RIO DE JANEIRO - Um daqueles dias em que há a sensação de que não se deve sair de casa, nem da cama. Tudo começa com o telefonema do editor de uma revista reclamando o texto que ainda não teve tempo de escrever. Promete mandar mais tarde. E outro telefonema informa que a secretária torceu o pé, está no Miguel Couto, não irá trabalhar.
No caminho para o escritório, um acidente entre três carros provoca um baita engarrafamento na rua Voluntários da Pátria. Há um morto na calçada, coberto por um plástico azul, mas ainda sem a vela acesa que geralmente aparece nessas ocasiões. Chega atrasado à entrevista marcada com dois estudantes de um curso de letras. Querem saber, entre outras coisas, se prefere Machado de Assis ou Guimarães Rosa. Ele prefere Lima Barreto.
Duas horas da tarde, ainda sem ter almoçado, encomenda dois pastéis de queijo e um caldo de cana -que costumam ser a refeição em dias em que não há tempo nem vontade de encarar um restaurante.

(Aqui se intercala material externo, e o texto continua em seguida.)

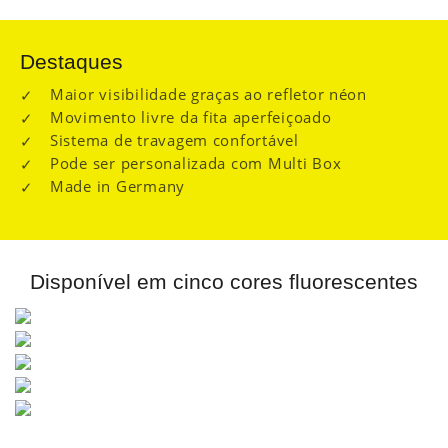
Destaques
Maior visibilidade graças ao refletor néon
Movimento livre da fita aperfeiçoado
Sistema de travagem confortável
Pode ser personalizada com Multi Box
Made in Germany
Disponível em cinco cores fluorescentes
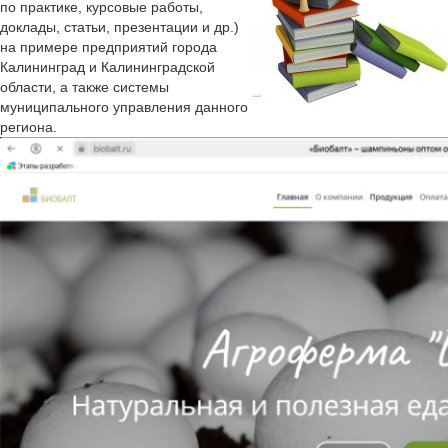
по практике, курсовые работы,
доклады, статьи, презентации и др.)
на примере предприятий города
Калининград и Калининградской
области, а также системы
муниципального управления данного
региона.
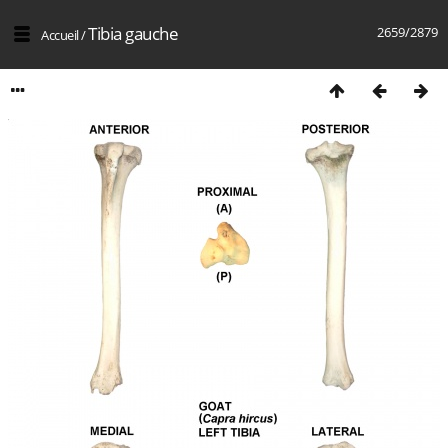
Tibia gauche
2659/2879
Accueil
/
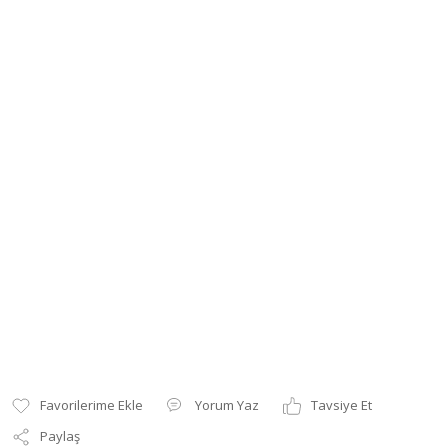
Yorum Yaz
Tavsiye Et
Paylaş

Os pastéis vêm gelados, e o caldo de cana, quente. Dispensa os dois e fica na xícara de café bem forte. Estourado, termina o expediente com uma dor de cabeça, dessas de arrasar quarteirão.
Vai à mesa da secretária e descobre na agenda dela que há ainda um compromisso, palestra de um amigo sobre o meio ambiente e o aquecimento do planeta - passa-lhe um e-mail informando que o aquecimento da Terra e a preocupação com a ecologia provocaram nele tremenda dor de cabeça. Diz que sente muito e se declara solidário com a cruzada por um mundo melhor.
Em casa, toma um comprimido que promete fazer a dor sumir e pega um livro de contos de J.D. Sallinger. Lê o "Dia Perfeito para o Peixe-banana" e descobre que teve um dia perfeito para um homem banana.